Output every line of the data from the start through the line containing "and his award winning band.", both included, as a JSON list of strings with one string per line and blank lines left out.

#### Material for the task

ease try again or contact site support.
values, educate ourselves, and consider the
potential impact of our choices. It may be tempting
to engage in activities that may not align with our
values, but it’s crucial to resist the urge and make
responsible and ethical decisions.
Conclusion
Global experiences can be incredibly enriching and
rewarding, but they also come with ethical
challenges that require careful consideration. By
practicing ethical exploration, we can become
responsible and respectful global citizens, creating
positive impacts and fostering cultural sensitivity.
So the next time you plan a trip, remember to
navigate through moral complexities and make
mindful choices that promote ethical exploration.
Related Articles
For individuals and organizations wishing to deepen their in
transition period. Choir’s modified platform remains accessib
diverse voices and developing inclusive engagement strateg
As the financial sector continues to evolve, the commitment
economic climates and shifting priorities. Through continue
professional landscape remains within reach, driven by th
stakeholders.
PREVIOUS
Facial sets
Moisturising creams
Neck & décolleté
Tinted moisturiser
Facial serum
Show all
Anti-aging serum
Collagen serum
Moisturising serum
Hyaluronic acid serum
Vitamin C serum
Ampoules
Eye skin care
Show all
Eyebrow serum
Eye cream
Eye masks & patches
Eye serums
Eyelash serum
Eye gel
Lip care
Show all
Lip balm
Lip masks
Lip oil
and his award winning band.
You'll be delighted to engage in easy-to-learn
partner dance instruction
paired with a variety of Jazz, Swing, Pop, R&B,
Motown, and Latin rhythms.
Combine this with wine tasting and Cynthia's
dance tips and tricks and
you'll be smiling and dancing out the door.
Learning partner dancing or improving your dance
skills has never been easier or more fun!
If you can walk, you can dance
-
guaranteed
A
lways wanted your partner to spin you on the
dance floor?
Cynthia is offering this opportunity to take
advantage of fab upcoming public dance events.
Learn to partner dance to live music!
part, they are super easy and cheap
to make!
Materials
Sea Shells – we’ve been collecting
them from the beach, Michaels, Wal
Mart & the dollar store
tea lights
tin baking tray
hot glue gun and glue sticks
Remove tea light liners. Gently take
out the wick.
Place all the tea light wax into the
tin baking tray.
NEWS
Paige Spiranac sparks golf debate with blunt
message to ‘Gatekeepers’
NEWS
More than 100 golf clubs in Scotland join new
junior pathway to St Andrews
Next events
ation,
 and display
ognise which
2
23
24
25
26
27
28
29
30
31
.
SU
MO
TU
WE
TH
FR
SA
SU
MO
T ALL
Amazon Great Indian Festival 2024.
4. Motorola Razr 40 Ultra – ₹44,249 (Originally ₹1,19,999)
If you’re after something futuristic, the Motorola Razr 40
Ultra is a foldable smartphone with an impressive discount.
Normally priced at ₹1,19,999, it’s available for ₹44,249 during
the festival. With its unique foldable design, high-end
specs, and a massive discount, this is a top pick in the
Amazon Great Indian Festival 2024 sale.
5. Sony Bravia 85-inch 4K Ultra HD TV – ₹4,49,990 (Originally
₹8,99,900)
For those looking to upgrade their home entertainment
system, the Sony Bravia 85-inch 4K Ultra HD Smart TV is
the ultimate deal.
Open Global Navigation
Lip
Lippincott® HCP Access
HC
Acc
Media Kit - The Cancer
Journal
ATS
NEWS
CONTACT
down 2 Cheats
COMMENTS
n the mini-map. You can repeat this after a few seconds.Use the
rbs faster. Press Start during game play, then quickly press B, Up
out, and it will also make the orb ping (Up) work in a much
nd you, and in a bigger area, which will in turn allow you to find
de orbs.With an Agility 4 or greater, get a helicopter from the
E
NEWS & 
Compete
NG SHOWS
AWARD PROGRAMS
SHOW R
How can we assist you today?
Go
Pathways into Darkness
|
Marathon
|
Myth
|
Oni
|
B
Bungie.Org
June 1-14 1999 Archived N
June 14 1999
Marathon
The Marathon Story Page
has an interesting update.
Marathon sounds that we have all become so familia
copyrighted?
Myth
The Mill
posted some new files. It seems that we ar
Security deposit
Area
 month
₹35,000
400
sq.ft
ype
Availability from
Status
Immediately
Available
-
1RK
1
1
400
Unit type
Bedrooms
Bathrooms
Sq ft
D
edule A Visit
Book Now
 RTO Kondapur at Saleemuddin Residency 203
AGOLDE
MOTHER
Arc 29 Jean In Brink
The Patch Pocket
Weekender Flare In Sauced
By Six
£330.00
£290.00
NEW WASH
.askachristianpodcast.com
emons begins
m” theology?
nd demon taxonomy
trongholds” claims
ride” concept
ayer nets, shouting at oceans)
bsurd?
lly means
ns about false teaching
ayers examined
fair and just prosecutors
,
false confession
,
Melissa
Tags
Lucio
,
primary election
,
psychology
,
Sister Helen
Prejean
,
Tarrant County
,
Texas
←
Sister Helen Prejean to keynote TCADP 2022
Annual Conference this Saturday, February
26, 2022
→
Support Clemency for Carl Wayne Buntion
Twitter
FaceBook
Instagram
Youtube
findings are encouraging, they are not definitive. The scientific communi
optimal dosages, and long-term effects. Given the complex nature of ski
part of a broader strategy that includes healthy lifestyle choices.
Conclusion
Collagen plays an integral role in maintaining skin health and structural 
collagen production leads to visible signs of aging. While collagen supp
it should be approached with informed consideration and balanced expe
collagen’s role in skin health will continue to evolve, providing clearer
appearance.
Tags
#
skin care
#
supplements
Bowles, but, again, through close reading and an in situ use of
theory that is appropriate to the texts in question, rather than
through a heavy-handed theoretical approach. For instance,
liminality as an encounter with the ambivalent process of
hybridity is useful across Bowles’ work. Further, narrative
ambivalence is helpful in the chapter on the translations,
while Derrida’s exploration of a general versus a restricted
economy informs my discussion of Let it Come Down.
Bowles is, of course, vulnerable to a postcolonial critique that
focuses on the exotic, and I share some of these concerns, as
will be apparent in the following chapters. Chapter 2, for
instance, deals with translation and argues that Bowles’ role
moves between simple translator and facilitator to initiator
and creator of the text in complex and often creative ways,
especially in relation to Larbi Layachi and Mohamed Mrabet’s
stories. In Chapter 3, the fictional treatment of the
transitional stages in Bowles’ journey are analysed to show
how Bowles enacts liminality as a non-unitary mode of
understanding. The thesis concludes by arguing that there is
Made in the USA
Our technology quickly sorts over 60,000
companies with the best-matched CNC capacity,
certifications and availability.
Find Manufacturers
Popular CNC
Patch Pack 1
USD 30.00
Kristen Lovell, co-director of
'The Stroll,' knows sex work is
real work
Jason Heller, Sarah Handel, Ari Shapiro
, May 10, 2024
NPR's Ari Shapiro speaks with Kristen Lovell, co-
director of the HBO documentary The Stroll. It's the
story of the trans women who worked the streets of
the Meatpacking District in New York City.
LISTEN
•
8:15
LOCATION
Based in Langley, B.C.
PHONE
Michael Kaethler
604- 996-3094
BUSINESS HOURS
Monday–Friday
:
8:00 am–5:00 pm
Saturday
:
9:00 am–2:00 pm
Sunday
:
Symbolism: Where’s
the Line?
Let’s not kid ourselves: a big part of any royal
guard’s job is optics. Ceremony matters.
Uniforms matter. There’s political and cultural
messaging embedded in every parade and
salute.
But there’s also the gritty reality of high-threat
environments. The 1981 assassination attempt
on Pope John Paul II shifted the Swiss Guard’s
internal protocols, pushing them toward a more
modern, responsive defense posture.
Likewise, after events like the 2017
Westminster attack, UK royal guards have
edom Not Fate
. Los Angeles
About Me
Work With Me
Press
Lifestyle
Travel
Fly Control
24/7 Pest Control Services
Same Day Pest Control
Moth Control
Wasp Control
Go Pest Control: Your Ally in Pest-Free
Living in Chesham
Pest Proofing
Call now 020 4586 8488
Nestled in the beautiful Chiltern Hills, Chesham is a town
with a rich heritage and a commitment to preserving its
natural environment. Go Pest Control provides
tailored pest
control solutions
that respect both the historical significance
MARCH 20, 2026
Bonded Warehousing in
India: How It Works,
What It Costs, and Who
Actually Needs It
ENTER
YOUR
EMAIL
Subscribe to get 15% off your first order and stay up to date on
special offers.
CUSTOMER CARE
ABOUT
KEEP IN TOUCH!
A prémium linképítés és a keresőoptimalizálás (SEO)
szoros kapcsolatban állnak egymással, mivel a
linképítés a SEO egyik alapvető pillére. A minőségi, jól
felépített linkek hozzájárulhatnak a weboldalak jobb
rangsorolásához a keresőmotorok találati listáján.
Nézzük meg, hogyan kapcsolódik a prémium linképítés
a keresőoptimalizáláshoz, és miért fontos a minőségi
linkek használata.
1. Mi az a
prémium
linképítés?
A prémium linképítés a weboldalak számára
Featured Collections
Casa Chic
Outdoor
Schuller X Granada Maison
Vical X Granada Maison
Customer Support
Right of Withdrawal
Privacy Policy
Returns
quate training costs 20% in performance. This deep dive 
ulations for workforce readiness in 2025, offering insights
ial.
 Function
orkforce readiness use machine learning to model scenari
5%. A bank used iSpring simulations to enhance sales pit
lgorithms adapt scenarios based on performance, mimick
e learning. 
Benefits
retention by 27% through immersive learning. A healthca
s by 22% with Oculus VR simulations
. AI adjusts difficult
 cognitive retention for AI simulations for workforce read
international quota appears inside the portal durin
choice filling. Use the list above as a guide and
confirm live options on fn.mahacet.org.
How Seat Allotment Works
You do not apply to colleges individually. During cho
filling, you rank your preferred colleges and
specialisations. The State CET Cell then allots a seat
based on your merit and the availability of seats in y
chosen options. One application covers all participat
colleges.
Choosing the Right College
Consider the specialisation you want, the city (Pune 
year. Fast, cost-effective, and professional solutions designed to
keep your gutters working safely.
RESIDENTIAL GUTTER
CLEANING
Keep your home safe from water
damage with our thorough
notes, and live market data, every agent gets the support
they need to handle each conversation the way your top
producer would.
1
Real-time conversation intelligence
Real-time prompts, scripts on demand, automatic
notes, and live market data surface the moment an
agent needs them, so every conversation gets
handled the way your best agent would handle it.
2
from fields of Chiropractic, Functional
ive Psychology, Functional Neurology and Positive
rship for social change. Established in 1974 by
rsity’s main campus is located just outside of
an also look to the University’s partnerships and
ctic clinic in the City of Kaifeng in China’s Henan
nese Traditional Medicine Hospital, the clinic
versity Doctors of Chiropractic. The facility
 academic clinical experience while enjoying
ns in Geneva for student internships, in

########

■ Task response
[
  "ease try again or contact site support.",
  "values, educate ourselves, and consider the",
  "potential impact of our choices. It may be tempting",
  "to engage in activities that may not align with our",
  "values, but it’s crucial to resist the urge and make",
  "responsible and ethical decisions.",
  "Conclusion",
  "Global experiences can be incredibly enriching and",
  "rewarding, but they also come with ethical",
  "challenges that require careful consideration. By",
  "practicing ethical exploration, we can become",
  "responsible and respectful global citizens, creating",
  "positive impacts and fostering cultural sensitivity.",
  "So the next time you plan a trip, remember to",
  "navigate through moral complexities and make",
  "mindful choices that promote ethical exploration.",
  "Related Articles",
  "For individuals and organizations wishing to deepen their in",
  "transition period. Choir’s modified platform remains accessib",
  "diverse voices and developing inclusive engagement strateg",
  "As the financial sector continues to evolve, the commitment",
  "economic climates and shifting priorities. Through continue",
  "professional landscape remains within reach, driven by th",
  "stakeholders.",
  "PREVIOUS",
  "Facial sets",
  "Moisturising creams",
  "Neck & décolleté",
  "Tinted moisturiser",
  "Facial serum",
  "Show all",
  "Anti-aging serum",
  "Collagen serum",
  "Moisturising serum",
  "Hyaluronic acid serum",
  "Vitamin C serum",
  "Ampoules",
  "Eye skin care",
  "Show all",
  "Eyebrow serum",
  "Eye cream",
  "Eye masks & patches",
  "Eye serums",
  "Eyelash serum",
  "Eye gel",
  "Lip care",
  "Show all",
  "Lip balm",
  "Lip masks",
  "Lip oil",
  "and his award winning band."
]